------ Records for the exercise ------

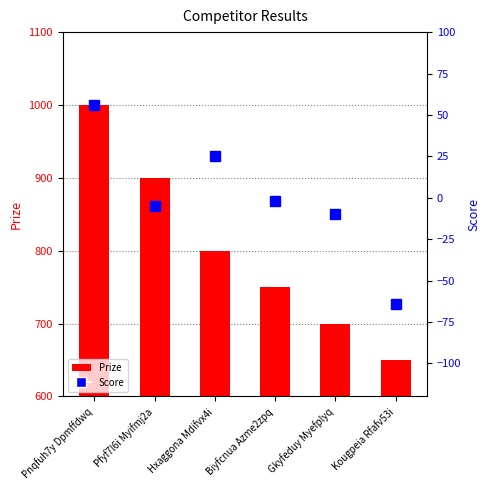

How many groups of bars are there?

6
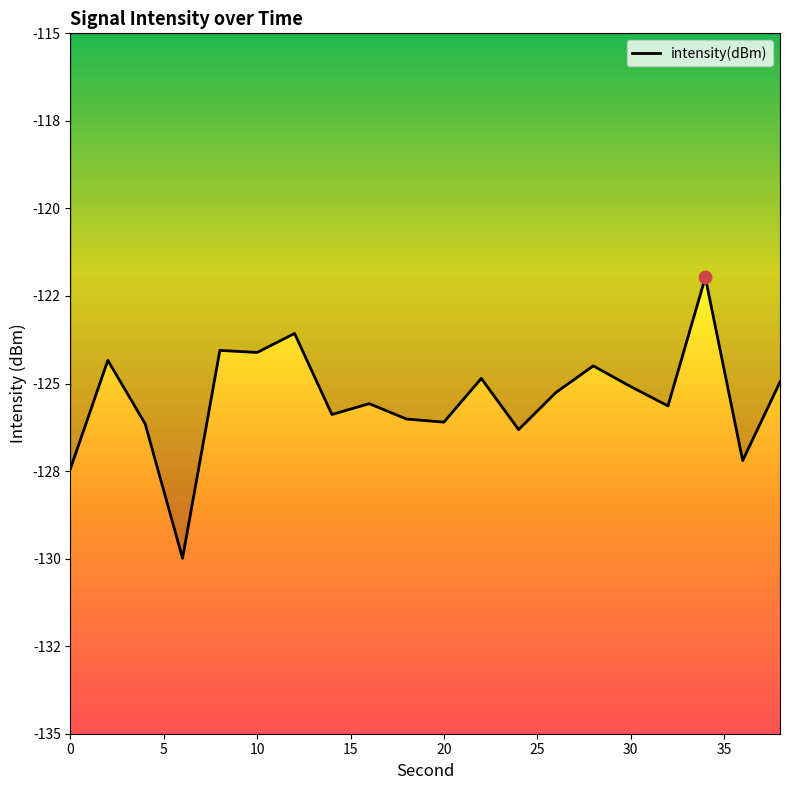

Does the chart have visible grid lines?

No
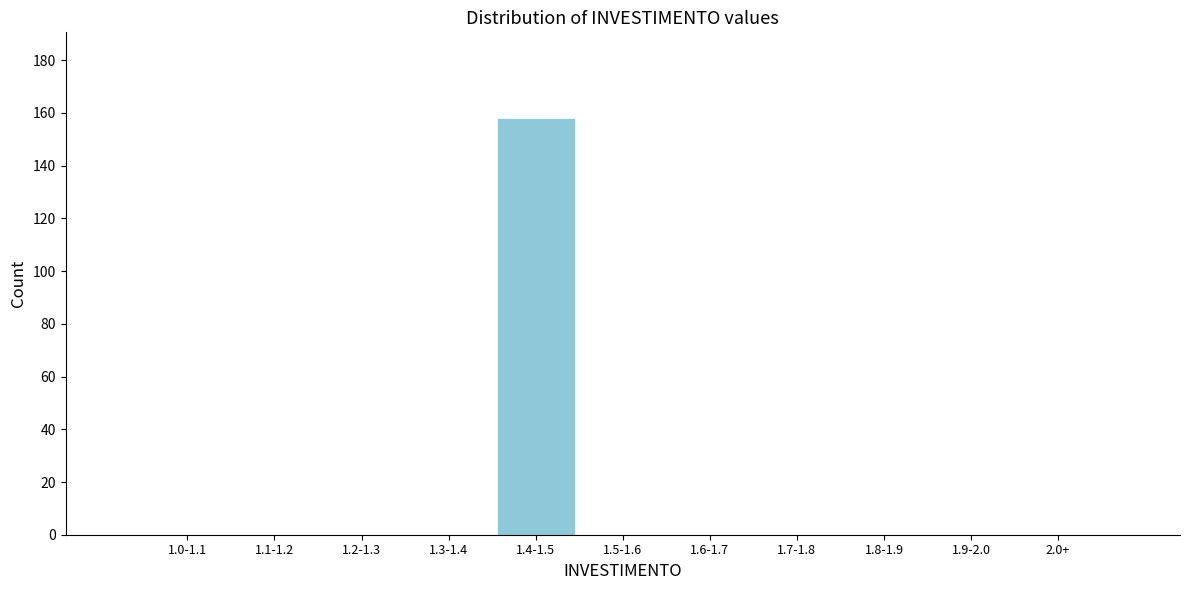

Reading left to right, what are all the values shown in this chart?

1.0-1.1=0	1.1-1.2=0	1.2-1.3=0	1.3-1.4=0	1.4-1.5=158	1.5-1.6=0	1.6-1.7=0	1.7-1.8=0	1.8-1.9=0	1.9-2.0=0	2.0+=0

------

**Directions for this task:** Quote the rows above word for word, starting at the line containing "Does the chart have visible grid lines?" and continuing through the last line of the rows, with both ends included. Leave out any pictures.

**Answer to the problem:**
Does the chart have visible grid lines?

No

Reading left to right, what are all the values shown in this chart?

1.0-1.1=0	1.1-1.2=0	1.2-1.3=0	1.3-1.4=0	1.4-1.5=158	1.5-1.6=0	1.6-1.7=0	1.7-1.8=0	1.8-1.9=0	1.9-2.0=0	2.0+=0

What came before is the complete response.